By Scott Murdoch
(Reuters) -China’s largest express delivery company S.F. Holding said on Tuesday it plans to raise up to HK$6.17 billion ($792.71 million) in a Hong Kong listing, the latest sign of a revival in the city’s capital markets.
The Shenzhen-listed company will issue 170 million shares in a price range of HK$32.30 to HK$36.30 per share, according to its regulatory filings.
The final price will be set on Nov. 25, and the stock is due to start trading on Nov. 27.
The courier group, known for its flagship SF Express delivery business, is regarded as China’s answer to FedEx (NYSE:FDX) and DHL.

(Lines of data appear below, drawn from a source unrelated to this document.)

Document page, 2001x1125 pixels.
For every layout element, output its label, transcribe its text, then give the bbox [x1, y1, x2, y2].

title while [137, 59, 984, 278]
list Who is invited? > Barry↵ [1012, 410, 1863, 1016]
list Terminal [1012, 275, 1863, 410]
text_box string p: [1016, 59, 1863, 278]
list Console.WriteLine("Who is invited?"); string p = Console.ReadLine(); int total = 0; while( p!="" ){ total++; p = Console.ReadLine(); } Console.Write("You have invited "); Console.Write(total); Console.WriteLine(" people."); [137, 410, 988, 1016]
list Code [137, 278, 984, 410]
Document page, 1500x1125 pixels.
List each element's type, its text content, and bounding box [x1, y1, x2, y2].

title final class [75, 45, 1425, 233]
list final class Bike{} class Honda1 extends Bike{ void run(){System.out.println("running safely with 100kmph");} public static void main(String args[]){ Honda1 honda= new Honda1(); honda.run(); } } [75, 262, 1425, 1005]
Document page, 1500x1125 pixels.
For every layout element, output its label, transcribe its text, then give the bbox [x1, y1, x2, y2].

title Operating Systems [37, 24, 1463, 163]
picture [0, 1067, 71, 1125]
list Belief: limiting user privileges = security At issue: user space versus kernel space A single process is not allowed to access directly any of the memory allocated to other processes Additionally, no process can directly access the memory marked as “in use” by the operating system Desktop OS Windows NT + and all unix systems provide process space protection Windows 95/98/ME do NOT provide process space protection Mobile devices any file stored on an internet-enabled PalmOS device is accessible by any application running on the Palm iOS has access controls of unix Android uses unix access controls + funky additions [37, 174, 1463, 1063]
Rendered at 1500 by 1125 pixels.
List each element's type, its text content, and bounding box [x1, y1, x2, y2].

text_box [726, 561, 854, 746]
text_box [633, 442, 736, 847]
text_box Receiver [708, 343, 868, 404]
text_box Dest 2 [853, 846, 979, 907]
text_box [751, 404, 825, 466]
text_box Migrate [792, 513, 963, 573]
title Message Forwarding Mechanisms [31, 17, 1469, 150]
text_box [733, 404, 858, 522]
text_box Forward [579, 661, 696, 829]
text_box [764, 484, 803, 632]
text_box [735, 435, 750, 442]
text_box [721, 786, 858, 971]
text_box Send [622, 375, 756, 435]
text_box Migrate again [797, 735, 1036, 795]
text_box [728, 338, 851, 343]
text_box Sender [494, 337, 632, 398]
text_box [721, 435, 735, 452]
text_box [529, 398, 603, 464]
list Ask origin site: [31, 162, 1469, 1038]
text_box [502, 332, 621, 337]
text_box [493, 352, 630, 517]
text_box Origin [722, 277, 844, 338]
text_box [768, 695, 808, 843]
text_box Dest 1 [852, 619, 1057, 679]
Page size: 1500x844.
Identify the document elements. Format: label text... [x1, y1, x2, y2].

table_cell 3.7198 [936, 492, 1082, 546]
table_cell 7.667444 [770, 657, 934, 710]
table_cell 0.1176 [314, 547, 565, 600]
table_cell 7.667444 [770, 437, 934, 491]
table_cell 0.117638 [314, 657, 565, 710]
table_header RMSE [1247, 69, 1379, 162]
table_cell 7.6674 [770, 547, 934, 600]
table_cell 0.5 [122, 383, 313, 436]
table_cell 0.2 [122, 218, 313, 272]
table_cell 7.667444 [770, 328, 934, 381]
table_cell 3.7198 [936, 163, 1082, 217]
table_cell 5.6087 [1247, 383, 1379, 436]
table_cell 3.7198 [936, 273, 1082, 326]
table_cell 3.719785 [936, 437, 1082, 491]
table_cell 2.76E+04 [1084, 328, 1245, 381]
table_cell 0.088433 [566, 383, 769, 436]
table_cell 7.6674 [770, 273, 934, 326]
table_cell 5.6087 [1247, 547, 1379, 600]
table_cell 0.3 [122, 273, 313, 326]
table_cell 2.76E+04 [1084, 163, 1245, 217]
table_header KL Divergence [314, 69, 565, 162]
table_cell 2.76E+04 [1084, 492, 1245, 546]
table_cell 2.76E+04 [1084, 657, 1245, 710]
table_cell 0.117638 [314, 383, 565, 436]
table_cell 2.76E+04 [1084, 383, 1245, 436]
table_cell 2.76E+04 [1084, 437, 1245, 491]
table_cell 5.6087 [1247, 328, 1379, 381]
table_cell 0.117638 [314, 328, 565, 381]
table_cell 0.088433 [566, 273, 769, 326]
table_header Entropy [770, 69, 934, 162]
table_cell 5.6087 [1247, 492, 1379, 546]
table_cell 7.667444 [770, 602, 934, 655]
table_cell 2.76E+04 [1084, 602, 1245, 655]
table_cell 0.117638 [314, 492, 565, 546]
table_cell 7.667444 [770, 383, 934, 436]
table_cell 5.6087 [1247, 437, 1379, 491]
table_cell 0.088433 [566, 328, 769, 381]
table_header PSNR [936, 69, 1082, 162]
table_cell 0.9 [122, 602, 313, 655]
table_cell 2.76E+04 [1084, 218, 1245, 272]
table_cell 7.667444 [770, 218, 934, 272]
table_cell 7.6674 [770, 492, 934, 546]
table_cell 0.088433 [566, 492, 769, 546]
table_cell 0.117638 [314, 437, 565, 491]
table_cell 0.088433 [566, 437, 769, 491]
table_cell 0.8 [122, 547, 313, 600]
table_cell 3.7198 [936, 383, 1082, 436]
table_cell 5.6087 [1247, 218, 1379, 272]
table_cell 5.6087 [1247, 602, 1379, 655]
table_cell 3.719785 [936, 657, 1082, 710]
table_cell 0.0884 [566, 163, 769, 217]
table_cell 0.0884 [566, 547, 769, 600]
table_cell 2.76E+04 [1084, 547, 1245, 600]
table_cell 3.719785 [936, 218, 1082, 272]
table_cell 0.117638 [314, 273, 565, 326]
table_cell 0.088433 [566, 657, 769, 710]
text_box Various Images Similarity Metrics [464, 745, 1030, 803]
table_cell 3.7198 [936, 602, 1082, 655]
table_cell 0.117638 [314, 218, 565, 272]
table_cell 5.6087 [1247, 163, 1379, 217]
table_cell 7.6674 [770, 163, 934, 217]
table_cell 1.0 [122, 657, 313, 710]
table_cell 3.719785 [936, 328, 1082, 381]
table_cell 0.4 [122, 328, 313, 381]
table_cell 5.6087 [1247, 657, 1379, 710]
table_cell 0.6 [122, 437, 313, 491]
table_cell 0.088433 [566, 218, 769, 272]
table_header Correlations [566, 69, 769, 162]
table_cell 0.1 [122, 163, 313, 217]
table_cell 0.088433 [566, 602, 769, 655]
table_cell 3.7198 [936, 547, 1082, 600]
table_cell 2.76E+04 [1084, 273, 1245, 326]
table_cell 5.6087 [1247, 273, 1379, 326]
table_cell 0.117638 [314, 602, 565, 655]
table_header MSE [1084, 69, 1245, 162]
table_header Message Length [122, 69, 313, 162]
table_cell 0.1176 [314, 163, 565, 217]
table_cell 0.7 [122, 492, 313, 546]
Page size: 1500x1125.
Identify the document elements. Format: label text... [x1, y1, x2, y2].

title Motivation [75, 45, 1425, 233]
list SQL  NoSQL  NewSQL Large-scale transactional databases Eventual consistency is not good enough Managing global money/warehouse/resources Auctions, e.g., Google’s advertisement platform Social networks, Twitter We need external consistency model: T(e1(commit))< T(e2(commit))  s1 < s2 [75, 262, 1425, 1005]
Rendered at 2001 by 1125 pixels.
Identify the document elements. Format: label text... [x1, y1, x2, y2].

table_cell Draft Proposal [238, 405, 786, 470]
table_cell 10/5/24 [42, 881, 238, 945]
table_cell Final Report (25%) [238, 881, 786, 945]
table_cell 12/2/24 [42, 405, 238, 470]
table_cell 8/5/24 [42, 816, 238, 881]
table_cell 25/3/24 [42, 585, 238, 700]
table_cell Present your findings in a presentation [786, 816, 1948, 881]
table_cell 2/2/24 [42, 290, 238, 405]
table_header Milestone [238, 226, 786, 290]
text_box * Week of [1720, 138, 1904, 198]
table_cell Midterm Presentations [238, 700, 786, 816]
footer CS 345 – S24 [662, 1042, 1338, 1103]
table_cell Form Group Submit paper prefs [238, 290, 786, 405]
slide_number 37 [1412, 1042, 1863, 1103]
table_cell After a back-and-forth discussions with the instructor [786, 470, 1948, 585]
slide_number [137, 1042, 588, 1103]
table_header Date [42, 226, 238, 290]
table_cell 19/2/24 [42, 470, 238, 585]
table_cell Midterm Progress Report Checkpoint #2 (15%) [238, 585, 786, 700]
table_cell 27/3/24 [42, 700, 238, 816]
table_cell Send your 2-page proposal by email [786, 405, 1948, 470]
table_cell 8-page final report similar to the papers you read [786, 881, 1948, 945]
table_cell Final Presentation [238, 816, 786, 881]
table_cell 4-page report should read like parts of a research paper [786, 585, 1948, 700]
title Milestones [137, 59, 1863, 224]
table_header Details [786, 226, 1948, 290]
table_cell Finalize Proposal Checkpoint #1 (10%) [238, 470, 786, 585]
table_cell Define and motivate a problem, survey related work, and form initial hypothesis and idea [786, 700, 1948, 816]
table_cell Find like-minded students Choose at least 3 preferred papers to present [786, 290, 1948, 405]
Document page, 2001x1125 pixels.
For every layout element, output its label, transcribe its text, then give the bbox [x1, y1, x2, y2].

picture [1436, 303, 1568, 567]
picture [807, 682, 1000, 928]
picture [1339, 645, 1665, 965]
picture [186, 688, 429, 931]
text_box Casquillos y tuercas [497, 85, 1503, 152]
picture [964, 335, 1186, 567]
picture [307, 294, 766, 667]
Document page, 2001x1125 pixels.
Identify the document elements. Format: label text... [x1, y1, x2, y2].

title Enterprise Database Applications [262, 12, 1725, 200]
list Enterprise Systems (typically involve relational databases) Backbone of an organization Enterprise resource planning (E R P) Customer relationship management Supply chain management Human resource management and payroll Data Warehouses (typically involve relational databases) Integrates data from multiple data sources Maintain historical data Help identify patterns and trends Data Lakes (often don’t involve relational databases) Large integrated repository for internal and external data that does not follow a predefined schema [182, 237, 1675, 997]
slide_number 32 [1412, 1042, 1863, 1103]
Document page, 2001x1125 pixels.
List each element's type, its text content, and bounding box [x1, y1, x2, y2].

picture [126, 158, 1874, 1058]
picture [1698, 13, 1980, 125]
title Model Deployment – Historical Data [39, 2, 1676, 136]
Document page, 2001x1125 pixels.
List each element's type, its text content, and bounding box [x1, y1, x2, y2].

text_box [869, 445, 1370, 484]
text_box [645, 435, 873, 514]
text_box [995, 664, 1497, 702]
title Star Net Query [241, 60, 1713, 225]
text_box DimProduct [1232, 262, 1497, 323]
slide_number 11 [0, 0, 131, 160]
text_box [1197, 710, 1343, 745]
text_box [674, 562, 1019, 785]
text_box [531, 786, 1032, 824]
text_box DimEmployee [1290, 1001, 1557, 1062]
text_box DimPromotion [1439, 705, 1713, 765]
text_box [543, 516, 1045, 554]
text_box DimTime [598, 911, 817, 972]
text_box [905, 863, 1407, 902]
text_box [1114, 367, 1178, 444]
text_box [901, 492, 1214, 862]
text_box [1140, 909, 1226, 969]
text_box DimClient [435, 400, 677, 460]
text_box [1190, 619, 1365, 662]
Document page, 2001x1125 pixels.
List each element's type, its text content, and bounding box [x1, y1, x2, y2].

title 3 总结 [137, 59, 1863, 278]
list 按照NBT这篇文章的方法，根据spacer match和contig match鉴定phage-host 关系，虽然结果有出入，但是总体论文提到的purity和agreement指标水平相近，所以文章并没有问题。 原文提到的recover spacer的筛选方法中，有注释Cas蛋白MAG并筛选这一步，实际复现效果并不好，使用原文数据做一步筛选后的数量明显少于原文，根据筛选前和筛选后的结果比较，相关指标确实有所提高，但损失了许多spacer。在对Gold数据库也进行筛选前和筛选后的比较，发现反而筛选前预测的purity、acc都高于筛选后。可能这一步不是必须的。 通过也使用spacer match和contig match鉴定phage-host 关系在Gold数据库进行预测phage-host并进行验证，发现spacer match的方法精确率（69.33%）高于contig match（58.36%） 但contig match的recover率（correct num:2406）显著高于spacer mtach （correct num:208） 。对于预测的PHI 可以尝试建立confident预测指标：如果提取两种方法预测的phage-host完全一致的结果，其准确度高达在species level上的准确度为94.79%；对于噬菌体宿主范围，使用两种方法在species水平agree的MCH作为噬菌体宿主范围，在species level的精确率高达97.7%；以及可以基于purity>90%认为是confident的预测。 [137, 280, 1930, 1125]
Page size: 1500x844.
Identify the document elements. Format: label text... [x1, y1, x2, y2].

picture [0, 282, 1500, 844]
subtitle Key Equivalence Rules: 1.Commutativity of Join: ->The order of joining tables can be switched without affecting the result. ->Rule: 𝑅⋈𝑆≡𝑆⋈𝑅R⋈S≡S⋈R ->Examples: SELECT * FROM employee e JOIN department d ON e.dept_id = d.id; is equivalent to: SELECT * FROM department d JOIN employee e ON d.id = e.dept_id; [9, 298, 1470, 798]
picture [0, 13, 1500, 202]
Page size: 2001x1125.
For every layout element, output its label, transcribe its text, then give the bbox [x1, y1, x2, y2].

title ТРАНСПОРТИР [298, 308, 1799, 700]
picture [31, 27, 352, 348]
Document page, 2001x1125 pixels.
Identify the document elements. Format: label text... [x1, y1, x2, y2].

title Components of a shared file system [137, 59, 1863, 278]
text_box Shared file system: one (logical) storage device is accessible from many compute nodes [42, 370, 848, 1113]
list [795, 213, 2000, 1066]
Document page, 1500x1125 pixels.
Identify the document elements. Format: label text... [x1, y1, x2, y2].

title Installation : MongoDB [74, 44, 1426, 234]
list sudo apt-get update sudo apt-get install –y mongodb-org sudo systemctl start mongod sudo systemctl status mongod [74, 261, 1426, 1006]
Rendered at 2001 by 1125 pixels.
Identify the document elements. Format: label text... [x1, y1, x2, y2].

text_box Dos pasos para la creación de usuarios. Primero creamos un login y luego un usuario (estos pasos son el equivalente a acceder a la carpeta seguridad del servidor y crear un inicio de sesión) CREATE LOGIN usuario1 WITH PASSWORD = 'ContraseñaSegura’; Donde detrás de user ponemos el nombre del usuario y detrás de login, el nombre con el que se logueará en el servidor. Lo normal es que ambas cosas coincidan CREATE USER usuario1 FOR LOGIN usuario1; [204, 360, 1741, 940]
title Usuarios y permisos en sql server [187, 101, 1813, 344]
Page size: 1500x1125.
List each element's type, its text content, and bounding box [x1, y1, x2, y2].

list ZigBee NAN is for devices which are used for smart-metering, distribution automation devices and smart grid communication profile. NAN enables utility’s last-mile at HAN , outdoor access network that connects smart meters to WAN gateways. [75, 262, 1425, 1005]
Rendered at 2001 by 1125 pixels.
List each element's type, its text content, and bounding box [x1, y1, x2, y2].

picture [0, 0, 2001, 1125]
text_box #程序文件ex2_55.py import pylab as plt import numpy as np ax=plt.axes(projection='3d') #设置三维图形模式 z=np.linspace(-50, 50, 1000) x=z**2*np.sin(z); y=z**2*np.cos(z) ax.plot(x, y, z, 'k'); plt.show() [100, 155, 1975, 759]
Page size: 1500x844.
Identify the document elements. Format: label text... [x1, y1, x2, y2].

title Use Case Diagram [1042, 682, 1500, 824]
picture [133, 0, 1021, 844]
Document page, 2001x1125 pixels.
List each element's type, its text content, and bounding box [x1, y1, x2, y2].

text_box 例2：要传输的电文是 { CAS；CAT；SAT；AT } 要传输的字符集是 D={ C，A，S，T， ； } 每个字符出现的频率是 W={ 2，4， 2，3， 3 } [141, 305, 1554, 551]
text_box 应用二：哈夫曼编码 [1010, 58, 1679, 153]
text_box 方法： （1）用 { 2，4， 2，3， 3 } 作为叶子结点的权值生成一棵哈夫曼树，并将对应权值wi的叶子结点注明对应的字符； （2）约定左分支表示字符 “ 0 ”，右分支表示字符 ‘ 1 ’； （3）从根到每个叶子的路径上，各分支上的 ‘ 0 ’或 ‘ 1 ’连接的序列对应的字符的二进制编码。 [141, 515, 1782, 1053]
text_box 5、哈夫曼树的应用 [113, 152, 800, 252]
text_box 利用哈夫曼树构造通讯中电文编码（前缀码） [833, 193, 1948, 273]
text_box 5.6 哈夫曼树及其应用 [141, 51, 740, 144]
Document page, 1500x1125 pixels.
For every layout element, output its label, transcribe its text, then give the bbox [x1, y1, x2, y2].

The listing has attracted ten cornerstone investors, led by Oaktree Capital Management, which have subscribed for up to HK$204.8 million worth of stock, the filings showed.
The company said about 45% of the funds raised in the listing would be spent on growing its international business, especially across South-east Asia. It added it has earmarked about HK$1.1 billion for buyout activity, forming joint ventures or making minority investments in businesses.
S.F. Holding, initially filed for a Hong Kong listing in August last year. Reuters reported in May last year the company was aiming to raise between $2 billion and $3 billion.
There have been $9.1 billion worth of new listings in Hong Kong in 2024, according to Dealogic data, compared to $5.88 billion in 2023.
While well off the 2020 peak of $51.6 billion, the prospect of lower global interest rates has prompted some revival in the city’s listing market.
S.F. Holding’s Shenzhen-listed share price has risen 4.75% this year.